Putra Ahok berkomentar, ‘Kita figth sampai mati saja Pa”, ketika keluarganya mendapatkan ancaman bahwa rumahnya akan diserbu oleh preman waduk Pluit. Dukungan dari keluarga dalam saat-saat seperti ini tentunya sangat penting dan menjadi sumber kekuatan. Mereka percaya bahwa segala pengorbanan yang mereka berikan saat ini, baik waktu, tenaga, maupun uang yang sering kali mengambil jatah yang seharusnya mereka berikan pada keluarga mereka, pada akhirnya adalah demi kepentingan nilai nilai luhur yang diwariskan kepada anggota keluarga mereka juga. Seorang menagatakan, “Saya tidak mewariskan uang ke anak cucu saya. Cukup nama, nilai, dan etos kehidupan”.
Pengayaan Pribadi
Berkaca pada kehidupan orang-orang ‘besar” di sekitar kita, kita bisa melihat bahwa kehidupan ini banyak diperkaya oleh kekuatan prinsip. Bahkan, dalam keadan yang sulit, suami terborgol sekalipun, istri Bambang widjojanto bisa mengatakan bahwa anaknya menganggap penagkapan suaminya “keren”. Kita memang bisa saja terjepit oleh kebutuhan material dan tidak bisa berkelit dari kebutuhan-kebutuhan yan urgen. Namun, kita baiknya juga ingat bahwa di samping pemenuhan kebutuhan primer, seperti uang sekolah, makan sehari-hari, masih ada kebutuhan untuk mengisi diri dengan nilai-nilai luhur, nilai-nilai profesional, pengabdian, kebenaran, yang akan menjadi asupan rohani dan mental, serta bernilai sama pentingnya dengan asupan gizi dan pengetahuan kita.

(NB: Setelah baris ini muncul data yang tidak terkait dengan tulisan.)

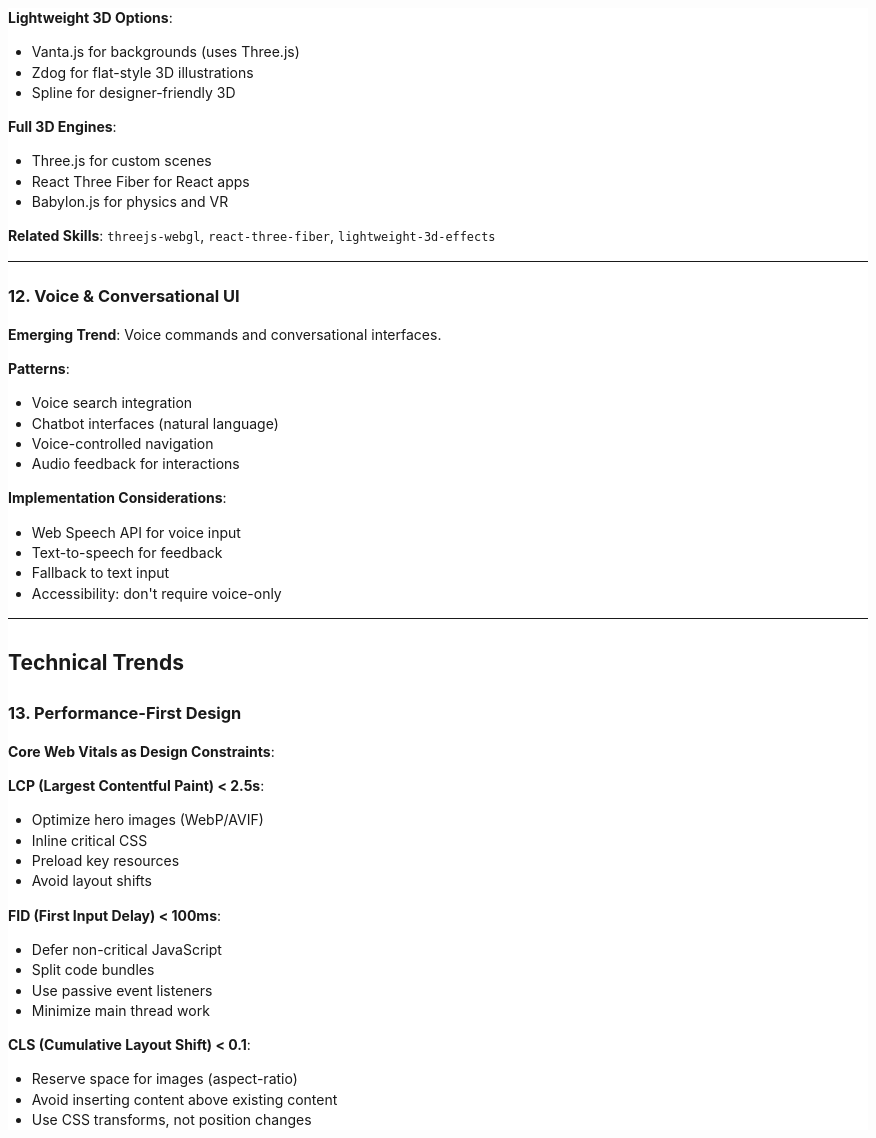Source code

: **Lightweight 3D Options**:
- Vanta.js for backgrounds (uses Three.js)
- Zdog for flat-style 3D illustrations
- Spline for designer-friendly 3D

**Full 3D Engines**:
- Three.js for custom scenes
- React Three Fiber for React apps
- Babylon.js for physics and VR

**Related Skills**: `threejs-webgl`, `react-three-fiber`, `lightweight-3d-effects`

---

### 12. Voice & Conversational UI

**Emerging Trend**: Voice commands and conversational interfaces.

**Patterns**:
- Voice search integration
- Chatbot interfaces (natural language)
- Voice-controlled navigation
- Audio feedback for interactions

**Implementation Considerations**:
- Web Speech API for voice input
- Text-to-speech for feedback
- Fallback to text input
- Accessibility: don't require voice-only

---

## Technical Trends

### 13. Performance-First Design

**Core Web Vitals as Design Constraints**:

**LCP (Largest Contentful Paint) < 2.5s**:
- Optimize hero images (WebP/AVIF)
- Inline critical CSS
- Preload key resources
- Avoid layout shifts

**FID (First Input Delay) < 100ms**:
- Defer non-critical JavaScript
- Split code bundles
- Use passive event listeners
- Minimize main thread work

**CLS (Cumulative Layout Shift) < 0.1**:
- Reserve space for images (aspect-ratio)
- Avoid inserting content above existing content
- Use CSS transforms, not position changes
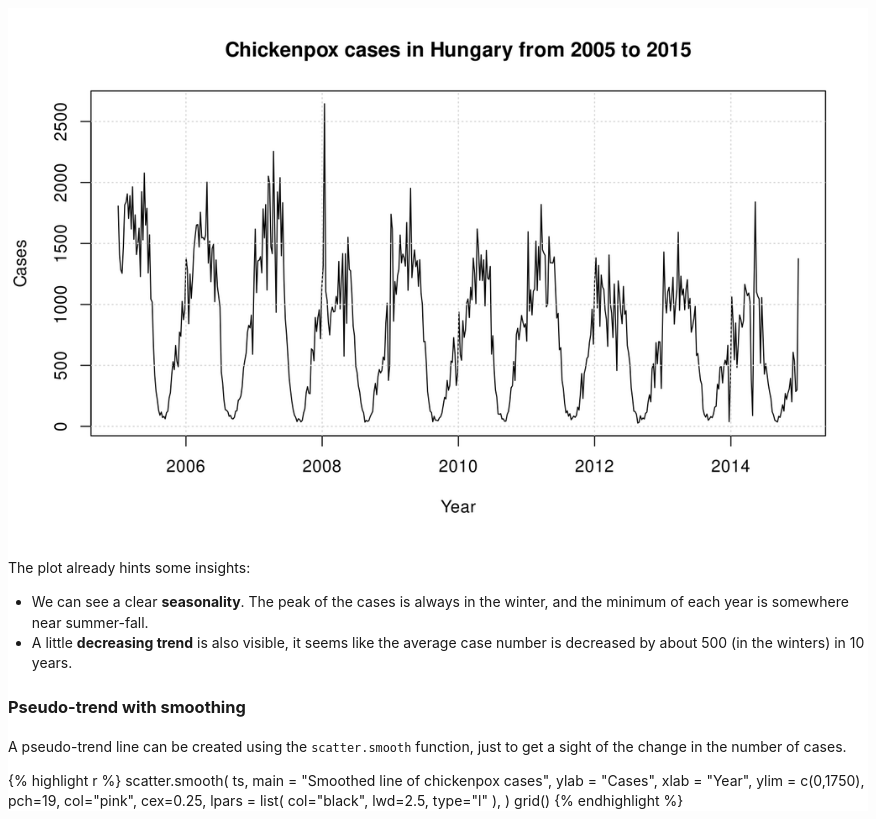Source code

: ![plot of chunk plot-time-series](/assets/Rfig/plot-time-series-1.svg)

The plot already hints some insights:

-   We can see a clear **seasonality**. The peak of the cases is always in the winter, and the minimum of each year is somewhere near summer-fall.
-   A little **decreasing trend** is also visible, it seems like the average case number is decreased by about 500 (in the winters) in 10 years.

### Pseudo-trend with smoothing

A pseudo-trend line can be created using the `scatter.smooth` function, just to get a sight of the change in the number of cases.


{% highlight r %}
scatter.smooth(
  ts,
  main = "Smoothed line of chickenpox cases",
  ylab = "Cases",
  xlab = "Year",
  ylim = c(0,1750),
  pch=19,
  col="pink",
  cex=0.25,
  lpars = list(
    col="black",
    lwd=2.5,
    type="l"
  ),
)
grid()
{% endhighlight %}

Di tengah-tengah berkembangnya ketersediaan informasi dan lubernya pengetahuan serta padatnya kehidupan, kita perlu menimbang manusia macam apakah yang akan dikembangkan, baik dalam diri kita maupun keturunan dan bawahan kita. Hubungan kita dengan perusahaan atau lembaga tempat kita berkarya pun perlu ditelaah kembali. Apakah hubungan kerja membri kekayaan profesional, wawasan dan produkivitas, serta apakah kita sempat memberikan kontribusi ke dalamnya . Begitu konribusi kita kurang, yang bisa dikarenakan kita terlalu hitung-hitungan ataupun karena tidak tahu bagaimana kita harus berkontribusi, kita pun akan merasakan bahwa kita menjadi outgroup dan kemudian tidak happy lagi karena merasa dilupakan oleh organisasi.